A Escola de Música da UFMG, instituição que forma educadores musicais e musicoterapeutas, sedia o Ambulatório de Musicoterapia que atende crianças autistas de todas as idades, e o Centro de Musicalização Integrado – CMI, que oferece aulas de musicalização e instrumento para crianças autistas entre dois e quinze anos de idade. Alunos de Graduação e Pós-graduação, orientados por professores da instituição, atendem essa população e os resultados têm sido animadores. Além disso, pesquisas têm sido conduzidas no sentido de aprofundar o conhecimento acerca das relações da música com o autismo, visando o aprimoramento de sua aplicabilidade pedagógica, pela Educação Musical, e da sua aplicabilidade terapêutica, pela Musicoterapia.
Nosso envolvimento direto com este trabalho na UFMG, tanto na orientação de pesquisas, quanto na supervisão de atividades práticas envolvendo crianças autistas tem mobilizado nossa atenção para resultados impressionantes, obtidos principalmente em relação à melhora da capacidade de comunicação social dessas crianças. E na busca por explicações bem fundamentadas que justificassem tais resultados, chegamos aos dois conceitos apresentados no início deste texto.
O efeito benéfico da música na pessoa autista está diretamente relacionado à Musicalidade Comunicativa, primórdio da comunicação humana, anterior à música e à palavra, que se manifesta desde o início da vida. A atividade musical tem o poder de instigar a musicalidade inata do autista, seja ele criança, adolescente, ou adulto, abrindo janelas de comunicação com essas pessoas, sem a necessidade da palavra. Mas para que isso aconteça, a musicalidade da pessoa autista tem que ser provocada pela Parentalidade intuitiva do educador ou do terapeuta, ou seja, é necessária a presença física desses profissionais para que o processo evolua. O educador/terapeuta engaja a música ou os estímulos sonoros que toca ou improvisa ao estado emocional da criança, a qual, aos poucos, passa a deixar a marca de seu humor, de sua personalidade e de sua subjetividade nas suas respostas a estes estímulos. Quando isso acontece, a Musicalidade Comunicativa daquele autista, que estava adormecida, é mobilizada, atiçada e potencializada pela atividade musical. Rompe-se a barreira de comunicação e integram-se as subjetividades que passam a ser compartilhadas. E é desta relação intersubjetiva que brota a palavra!
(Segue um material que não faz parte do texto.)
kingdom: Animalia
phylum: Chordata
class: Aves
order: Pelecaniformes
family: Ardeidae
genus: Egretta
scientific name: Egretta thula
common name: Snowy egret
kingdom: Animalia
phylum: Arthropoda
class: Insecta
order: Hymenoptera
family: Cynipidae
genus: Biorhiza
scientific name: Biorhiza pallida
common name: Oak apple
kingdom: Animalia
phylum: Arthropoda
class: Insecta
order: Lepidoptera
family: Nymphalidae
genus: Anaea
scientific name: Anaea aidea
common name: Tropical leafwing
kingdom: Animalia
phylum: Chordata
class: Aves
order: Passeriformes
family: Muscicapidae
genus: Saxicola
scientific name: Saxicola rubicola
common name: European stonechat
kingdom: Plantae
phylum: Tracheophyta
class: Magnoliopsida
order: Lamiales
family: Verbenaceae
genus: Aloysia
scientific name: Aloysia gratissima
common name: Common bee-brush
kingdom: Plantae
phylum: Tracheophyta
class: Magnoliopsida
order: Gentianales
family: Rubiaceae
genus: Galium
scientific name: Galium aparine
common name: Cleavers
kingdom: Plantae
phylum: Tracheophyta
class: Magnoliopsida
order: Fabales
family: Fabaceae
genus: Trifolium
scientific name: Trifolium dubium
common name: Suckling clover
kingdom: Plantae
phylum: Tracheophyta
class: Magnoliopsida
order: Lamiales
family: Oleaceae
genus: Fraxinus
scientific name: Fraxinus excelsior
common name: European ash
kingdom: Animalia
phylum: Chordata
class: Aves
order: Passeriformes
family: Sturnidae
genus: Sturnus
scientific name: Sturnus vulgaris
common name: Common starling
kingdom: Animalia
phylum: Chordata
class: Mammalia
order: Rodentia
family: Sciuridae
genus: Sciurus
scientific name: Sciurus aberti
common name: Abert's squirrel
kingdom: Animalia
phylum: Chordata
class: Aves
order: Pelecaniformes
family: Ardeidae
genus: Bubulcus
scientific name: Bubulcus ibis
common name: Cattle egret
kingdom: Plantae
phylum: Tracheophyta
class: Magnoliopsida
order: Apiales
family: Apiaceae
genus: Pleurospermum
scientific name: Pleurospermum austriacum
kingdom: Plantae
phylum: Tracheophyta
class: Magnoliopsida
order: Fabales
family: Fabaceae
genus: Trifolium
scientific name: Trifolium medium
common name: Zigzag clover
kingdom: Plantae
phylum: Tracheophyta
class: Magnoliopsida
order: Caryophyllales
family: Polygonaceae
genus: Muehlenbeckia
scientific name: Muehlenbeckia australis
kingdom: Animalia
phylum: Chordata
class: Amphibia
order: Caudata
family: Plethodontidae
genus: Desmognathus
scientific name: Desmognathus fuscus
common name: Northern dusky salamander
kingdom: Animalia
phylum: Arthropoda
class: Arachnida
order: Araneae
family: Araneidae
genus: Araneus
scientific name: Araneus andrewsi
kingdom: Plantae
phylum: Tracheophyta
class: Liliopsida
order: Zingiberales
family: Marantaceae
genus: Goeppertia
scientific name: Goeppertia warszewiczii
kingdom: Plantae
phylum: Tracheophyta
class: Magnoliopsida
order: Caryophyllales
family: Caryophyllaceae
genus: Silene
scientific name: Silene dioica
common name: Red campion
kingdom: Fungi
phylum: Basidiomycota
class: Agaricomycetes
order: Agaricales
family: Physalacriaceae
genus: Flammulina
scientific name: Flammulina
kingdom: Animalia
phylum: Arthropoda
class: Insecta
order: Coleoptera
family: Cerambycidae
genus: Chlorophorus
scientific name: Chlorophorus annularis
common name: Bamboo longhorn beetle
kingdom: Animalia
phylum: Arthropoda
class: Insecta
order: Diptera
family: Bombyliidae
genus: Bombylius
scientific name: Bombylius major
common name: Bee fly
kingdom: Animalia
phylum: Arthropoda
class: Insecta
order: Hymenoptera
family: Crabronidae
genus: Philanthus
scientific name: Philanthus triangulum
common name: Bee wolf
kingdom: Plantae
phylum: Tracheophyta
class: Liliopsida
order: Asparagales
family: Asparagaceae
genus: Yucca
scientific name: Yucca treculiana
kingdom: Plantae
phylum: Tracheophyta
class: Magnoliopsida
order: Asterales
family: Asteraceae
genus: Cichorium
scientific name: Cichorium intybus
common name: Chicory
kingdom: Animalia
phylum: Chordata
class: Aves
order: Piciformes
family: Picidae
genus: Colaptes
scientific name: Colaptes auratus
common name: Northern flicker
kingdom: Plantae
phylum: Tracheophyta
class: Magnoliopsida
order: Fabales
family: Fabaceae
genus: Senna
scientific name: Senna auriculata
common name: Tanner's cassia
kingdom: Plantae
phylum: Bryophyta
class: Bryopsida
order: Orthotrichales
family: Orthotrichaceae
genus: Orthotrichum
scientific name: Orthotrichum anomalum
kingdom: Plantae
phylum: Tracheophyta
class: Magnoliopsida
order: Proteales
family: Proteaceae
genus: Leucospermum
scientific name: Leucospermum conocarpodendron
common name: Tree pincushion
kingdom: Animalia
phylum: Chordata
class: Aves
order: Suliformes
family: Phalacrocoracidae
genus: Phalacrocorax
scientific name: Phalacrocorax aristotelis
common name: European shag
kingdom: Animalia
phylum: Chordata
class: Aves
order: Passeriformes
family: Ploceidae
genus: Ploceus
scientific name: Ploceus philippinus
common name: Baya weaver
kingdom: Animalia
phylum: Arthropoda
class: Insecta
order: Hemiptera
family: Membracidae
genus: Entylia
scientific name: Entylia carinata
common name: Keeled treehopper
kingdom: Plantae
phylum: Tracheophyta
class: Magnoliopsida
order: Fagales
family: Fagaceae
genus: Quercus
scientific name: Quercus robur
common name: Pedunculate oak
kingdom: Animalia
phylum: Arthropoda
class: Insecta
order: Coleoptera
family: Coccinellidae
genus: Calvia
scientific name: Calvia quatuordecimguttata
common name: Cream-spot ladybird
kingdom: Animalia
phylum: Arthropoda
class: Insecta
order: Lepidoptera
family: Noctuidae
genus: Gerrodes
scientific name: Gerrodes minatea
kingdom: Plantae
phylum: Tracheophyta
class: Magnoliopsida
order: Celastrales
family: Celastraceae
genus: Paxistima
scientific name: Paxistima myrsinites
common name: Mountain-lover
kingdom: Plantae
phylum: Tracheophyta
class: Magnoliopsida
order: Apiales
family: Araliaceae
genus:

Assim, ao favorecer a criação deste modelo explicativo, a partir de pesquisas e da prática, a Escola de Música da UFMG coloca a música em outro patamar, agregando a esta manifestação artística dimensões até a pouco impensáveis, e que possibilitarão avanços em prol do desenvolvimento da pessoa autista.
Betânia Parizzi é Professora Associada da Escola de Música da UFMG. É Doutora em Ciências da Saúde pela Faculdade de Medicina da UFMG; Mestre e especialista em Educação Musical e Bacharel em Piano também pela Escola de Música da UFMG. Atua na Graduação e na Pós-graduação onde desenvolve pesquisas sobre música e cognição com ênfase no desenvolvimento cognitivo-musical nos primeiros anos de vida e nas relações da música e o autismo.